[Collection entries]
§ §

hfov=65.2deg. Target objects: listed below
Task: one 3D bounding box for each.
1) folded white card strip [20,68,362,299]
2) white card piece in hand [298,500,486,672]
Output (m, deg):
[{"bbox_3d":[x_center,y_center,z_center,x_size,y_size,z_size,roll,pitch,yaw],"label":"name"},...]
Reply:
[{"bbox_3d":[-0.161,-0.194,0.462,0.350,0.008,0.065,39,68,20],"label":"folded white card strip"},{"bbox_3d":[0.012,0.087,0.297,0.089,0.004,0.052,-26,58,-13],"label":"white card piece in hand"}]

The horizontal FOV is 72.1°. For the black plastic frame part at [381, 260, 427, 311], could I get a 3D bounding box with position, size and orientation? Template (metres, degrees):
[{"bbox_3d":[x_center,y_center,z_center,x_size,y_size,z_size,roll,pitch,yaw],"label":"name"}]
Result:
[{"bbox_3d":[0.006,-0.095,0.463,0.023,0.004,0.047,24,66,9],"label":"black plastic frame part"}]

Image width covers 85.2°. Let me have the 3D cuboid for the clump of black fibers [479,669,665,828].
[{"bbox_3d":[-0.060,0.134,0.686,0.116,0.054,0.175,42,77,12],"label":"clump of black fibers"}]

§ §

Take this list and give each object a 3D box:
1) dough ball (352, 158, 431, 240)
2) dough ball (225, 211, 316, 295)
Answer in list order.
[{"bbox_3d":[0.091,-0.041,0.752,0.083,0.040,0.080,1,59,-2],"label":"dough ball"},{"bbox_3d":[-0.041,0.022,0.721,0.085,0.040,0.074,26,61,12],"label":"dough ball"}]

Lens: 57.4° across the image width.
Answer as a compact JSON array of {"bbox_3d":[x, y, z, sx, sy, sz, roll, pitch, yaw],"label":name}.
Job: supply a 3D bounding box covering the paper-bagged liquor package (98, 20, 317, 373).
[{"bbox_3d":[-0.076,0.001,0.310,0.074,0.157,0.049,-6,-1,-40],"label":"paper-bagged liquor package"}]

§ §

**To do:**
From the data above, work out how many lines contain the string "pitch" and reply with only the number.

**Output of the task:**
3